2018-1-4.1 – Accepting what has to be Done

For me enlightenment has a clarity.  An ability to see things for what they are.  For so long I had been in contest with the material plane, ignorant and resentful, all the while Knowing that I must reconcile this relationship for the true healing of the Self.

Such is the healing of the splinter, between my Heavenly and Human Self.  It is the clearing that defines this chapter of the Journey Home, “2018 – Devotion and Surrender”.  After passing through the realms of Loving the Self in 2017, I have cleared the lens of my awareness enough to see the next layer.  The walls dissolve and I feel able to embrace this next depth of being human.

From “Dawn of the Dragon”, 2016

You know, I wouldn’t consider myself entirely clear.  Enlightened, yes.  I have vantage on the nature of Form.  In the revelation of the Siddhi of Story.  I see the fields of Heaven.  Yet such is just an aspect of the fullness.  There are parts of the human condition that I, like everyone else, am working through.  I could live a cleaner lifestyle.  I could be even more mindful about the patterns within the Self.  Even though there is attainment, there is still work to do.

To write about such things is a high valor to me, for it reveals our authenticity in being human.

I don’t like feeling into it.  In facing the wound.  For so long, I, to quote Vogel (who quoted it from a faerie ambassador he knew), “Go where the problem isn’t.”

So I did.  I focused on what I was Good at, seeing the Worlds beneath the World.  The threadwork and beauty that is the Mythica.  I refined the siddhi of Story such that I could finally land in the human condition.  That I could finally hold constant resonance with the Earthen realms.

At last, this is happening.  With it comes an awareness, an acceptance of what now needs to be done.  The clearing, the healing of the Self and narration of that through the channels of the Mythica.

I witness, not for the first time, that the Journey Home must be, by definition, a healing Story.  A tale of movement from splinters back to wholeness, to see the cracked mirror of the Self in it’s redeemed Beauty.  To manage the Gift of awareness granted to me by the Presence required the building of the Mythica, a means of organizing the onslaught of sensation that drowned my senses.  I see the Perfection of the thing, how my individual Self, my character in the Great Story was designed through it’s very form to embody the thing that it does.  I see, through the very awareness that gave rise to the Atlas of Stories, the threadwork of his Story, as it moves through the body of Shakti, part of the grand alchemy of an infinity of souls in shared dancing.

It is the enlightenment of form.  And it is beautiful in the extreme.
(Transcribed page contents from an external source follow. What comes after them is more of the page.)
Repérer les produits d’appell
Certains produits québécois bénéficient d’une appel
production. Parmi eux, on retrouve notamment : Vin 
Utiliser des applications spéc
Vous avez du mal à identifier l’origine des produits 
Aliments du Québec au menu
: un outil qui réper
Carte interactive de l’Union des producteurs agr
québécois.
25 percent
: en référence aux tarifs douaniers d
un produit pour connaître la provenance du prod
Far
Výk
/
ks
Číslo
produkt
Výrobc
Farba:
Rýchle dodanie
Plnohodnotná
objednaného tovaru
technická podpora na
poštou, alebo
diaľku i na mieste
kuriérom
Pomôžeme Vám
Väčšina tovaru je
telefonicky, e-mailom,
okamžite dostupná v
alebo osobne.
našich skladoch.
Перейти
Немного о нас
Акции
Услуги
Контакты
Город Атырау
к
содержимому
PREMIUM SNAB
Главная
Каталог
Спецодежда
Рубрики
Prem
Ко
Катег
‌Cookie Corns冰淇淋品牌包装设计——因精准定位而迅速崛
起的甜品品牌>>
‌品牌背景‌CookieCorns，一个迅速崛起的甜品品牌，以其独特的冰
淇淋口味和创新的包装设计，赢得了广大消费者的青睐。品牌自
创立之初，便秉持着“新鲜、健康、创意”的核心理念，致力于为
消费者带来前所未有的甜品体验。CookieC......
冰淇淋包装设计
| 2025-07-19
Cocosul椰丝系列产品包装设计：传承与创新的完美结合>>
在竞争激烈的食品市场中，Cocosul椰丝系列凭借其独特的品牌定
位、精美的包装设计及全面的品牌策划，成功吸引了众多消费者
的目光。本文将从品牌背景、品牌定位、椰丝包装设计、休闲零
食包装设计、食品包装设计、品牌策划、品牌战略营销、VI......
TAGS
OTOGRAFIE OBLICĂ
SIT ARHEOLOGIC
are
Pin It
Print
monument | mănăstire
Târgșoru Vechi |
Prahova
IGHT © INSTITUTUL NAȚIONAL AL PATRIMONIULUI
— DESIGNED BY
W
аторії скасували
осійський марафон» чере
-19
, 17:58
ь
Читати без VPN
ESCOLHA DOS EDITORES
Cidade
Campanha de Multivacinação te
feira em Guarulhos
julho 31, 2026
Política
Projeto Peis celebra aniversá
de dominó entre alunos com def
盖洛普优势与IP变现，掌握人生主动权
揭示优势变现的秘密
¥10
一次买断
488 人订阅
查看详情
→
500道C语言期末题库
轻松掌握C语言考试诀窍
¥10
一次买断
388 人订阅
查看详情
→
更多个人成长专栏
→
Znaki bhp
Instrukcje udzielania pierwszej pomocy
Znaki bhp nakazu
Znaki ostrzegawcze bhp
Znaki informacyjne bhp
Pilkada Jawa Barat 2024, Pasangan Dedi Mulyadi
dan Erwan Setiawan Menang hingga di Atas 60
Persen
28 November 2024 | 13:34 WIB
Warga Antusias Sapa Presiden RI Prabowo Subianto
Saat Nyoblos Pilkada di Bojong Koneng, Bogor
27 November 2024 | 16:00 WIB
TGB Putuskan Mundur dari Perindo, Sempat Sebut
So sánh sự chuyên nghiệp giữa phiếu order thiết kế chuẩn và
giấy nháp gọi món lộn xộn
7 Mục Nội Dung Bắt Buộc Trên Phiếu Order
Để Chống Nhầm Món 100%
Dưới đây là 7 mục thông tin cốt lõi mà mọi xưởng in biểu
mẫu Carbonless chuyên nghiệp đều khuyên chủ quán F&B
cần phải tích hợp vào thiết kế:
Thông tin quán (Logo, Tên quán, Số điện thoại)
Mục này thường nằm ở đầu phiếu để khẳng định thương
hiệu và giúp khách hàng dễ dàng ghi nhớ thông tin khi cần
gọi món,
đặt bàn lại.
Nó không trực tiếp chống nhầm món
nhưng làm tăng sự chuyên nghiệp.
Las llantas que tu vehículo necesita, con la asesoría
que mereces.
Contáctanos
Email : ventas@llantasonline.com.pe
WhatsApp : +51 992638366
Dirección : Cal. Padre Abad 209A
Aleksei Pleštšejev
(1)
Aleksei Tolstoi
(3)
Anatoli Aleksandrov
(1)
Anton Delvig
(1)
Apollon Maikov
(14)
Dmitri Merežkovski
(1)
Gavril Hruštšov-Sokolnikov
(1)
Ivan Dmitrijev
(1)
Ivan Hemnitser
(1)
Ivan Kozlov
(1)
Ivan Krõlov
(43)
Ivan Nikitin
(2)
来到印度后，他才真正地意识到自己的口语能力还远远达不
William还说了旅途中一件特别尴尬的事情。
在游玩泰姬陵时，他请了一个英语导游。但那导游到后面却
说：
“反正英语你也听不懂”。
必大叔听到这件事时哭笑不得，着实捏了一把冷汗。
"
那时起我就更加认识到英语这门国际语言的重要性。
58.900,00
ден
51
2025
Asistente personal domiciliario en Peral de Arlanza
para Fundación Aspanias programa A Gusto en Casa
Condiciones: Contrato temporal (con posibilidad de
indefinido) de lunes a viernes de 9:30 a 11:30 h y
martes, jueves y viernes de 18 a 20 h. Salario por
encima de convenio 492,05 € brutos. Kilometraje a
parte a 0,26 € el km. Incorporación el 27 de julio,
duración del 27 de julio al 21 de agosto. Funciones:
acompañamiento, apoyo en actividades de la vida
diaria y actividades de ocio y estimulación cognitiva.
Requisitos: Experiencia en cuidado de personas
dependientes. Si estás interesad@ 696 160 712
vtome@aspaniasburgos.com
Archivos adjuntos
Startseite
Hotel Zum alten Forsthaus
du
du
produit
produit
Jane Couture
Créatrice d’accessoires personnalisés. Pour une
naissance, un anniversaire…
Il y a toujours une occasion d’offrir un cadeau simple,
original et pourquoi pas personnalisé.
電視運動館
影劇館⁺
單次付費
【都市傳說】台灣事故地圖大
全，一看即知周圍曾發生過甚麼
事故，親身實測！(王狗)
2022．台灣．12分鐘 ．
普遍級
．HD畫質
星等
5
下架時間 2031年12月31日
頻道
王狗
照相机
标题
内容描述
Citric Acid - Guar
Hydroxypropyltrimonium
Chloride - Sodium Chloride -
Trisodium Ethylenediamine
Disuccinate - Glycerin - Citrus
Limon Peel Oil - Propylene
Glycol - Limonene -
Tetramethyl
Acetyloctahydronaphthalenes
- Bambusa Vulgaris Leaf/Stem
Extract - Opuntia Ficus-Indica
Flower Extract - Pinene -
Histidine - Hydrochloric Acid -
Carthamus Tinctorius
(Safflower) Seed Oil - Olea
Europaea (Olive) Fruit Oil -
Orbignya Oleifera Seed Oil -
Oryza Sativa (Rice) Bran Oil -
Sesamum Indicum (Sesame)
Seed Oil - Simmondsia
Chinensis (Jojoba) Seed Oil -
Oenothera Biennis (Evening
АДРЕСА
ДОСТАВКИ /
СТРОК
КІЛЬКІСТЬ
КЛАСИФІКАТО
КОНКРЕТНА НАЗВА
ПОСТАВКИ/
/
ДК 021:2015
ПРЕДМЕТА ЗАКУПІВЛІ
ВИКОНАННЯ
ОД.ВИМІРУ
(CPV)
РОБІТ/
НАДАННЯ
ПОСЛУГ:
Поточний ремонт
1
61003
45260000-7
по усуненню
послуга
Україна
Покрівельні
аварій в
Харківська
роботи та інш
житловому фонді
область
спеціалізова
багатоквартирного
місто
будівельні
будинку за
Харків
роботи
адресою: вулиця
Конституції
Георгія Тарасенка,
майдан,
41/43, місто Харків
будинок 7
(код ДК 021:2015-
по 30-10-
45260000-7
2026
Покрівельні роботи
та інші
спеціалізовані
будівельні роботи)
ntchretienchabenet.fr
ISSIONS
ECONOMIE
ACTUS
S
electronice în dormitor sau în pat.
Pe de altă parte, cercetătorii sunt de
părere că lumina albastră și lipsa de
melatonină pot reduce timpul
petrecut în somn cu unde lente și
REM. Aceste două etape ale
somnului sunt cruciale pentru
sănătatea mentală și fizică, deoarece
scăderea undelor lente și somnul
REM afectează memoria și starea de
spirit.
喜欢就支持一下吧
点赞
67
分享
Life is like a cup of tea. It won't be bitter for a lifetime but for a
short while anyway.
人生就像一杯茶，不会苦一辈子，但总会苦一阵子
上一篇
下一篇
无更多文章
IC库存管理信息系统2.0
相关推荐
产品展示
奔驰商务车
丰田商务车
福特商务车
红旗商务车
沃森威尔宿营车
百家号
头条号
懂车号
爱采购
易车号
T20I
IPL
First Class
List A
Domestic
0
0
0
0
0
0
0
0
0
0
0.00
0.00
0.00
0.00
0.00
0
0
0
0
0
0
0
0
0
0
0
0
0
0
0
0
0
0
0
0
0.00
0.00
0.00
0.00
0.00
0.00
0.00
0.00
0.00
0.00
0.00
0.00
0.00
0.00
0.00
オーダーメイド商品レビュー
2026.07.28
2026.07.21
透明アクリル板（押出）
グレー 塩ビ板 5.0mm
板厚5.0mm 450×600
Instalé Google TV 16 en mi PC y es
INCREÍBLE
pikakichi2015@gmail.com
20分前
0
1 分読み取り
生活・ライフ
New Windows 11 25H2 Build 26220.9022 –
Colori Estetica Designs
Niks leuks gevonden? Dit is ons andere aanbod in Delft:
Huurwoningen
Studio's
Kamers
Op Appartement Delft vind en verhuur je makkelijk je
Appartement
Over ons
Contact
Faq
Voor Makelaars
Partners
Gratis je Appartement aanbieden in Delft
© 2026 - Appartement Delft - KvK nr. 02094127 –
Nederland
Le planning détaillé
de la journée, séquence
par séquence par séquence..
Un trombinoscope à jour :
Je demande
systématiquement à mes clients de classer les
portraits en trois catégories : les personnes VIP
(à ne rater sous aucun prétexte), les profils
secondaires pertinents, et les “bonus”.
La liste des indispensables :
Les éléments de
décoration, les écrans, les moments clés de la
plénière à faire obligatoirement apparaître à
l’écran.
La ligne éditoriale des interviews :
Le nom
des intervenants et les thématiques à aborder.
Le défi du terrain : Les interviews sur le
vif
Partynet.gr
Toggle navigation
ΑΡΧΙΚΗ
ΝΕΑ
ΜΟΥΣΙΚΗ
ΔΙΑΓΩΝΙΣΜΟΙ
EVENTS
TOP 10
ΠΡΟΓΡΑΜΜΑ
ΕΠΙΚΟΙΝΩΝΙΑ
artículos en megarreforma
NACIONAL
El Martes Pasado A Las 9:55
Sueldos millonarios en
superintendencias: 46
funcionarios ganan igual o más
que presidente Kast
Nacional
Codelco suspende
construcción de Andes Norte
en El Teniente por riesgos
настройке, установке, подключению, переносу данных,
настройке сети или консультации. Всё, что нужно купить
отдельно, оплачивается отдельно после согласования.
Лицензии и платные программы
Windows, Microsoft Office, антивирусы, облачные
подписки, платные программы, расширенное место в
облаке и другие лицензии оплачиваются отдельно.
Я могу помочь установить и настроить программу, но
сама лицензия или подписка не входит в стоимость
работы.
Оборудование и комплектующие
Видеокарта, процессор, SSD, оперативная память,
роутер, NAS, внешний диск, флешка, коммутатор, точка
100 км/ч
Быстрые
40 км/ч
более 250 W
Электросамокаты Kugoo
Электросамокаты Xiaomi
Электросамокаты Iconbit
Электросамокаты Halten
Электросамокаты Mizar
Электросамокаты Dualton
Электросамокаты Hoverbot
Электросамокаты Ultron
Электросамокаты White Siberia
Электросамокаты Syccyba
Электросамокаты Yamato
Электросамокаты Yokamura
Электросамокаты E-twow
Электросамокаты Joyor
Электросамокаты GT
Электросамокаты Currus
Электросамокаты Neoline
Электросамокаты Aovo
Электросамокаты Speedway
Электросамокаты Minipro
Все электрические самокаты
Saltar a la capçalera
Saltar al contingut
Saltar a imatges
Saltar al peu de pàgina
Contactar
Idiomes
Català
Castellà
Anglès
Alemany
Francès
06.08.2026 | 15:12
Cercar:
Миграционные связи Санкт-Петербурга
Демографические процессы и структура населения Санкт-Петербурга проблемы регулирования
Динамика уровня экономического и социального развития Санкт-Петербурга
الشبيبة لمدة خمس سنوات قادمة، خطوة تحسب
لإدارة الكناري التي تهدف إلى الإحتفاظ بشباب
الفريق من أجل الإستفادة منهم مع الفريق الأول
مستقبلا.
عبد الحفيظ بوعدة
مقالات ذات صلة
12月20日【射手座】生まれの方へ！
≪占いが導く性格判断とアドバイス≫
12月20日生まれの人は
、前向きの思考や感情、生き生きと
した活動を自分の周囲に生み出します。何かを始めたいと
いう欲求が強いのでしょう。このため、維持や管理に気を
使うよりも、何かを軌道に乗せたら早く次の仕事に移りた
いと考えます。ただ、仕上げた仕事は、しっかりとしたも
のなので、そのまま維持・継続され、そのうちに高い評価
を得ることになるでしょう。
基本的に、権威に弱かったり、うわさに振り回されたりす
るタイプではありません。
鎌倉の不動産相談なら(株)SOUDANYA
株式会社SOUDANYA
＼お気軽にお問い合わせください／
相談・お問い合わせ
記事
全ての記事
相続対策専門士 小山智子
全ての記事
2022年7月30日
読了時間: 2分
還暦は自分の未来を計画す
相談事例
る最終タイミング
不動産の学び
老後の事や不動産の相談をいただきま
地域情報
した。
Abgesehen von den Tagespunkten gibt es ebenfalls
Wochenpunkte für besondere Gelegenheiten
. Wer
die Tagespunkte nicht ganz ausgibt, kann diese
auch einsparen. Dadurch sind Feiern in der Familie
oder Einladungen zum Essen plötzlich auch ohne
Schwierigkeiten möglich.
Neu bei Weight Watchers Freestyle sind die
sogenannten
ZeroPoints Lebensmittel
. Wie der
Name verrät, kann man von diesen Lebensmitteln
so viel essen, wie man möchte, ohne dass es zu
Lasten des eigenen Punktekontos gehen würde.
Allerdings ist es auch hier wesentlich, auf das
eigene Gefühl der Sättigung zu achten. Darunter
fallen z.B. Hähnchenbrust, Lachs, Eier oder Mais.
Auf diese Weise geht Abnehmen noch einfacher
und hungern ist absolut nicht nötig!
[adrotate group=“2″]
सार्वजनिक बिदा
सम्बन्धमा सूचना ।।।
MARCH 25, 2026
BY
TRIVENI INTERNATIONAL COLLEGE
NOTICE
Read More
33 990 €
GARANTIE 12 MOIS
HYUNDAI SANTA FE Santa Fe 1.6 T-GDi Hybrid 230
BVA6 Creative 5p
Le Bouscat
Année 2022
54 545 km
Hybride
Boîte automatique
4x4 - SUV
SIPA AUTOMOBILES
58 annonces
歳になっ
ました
Simultaneous, I look at my physical form with that refinement, witnessing  patterns still aching for resolution.  I see both how my resistance to what has to be done here has allowed such things to continue as well as seeing the perfection of it’s timing in the context of the much larger thing.

In this I see the acceptance of form.
And from there, the devotion to form.

Yeshua Lucis

In this way I am so thankful for Yeshua.  To be around the devotion that he embodies, the depth of connection and lifetimes of experience with being human hold a vibration that is my reminder, that draws my attention from my own unresolved patterns back towards what must be done.  To face the reality that while it was appropriate to focus on the Mythica such that we could get to this place, ready to publish to the Worlds and ground into the Incarnate at last, it is now time to focus into Shakti.  Into the physical and healing arts, the content to publish through the form.

This means me going into it.  The healing.  Focusing.  Intentionally shifting to the redemption of my own judgment and distaste for the mortal plane.  Having come to the Shivic discernment, I now understand that it is the Love, and the Devotion, that heals and soothes the vibrations within the Self, bringing us closer to Heaven on Earth.

Such is a new place for me.  One where the shifting realms have quieted at last.  Where I may attend the patterns that served once yet no longer do, where I may clear out the aspects of my Self that still linger in the Shadowlands with compassion accepting that Now is the time for this next chapter of my Journey Home.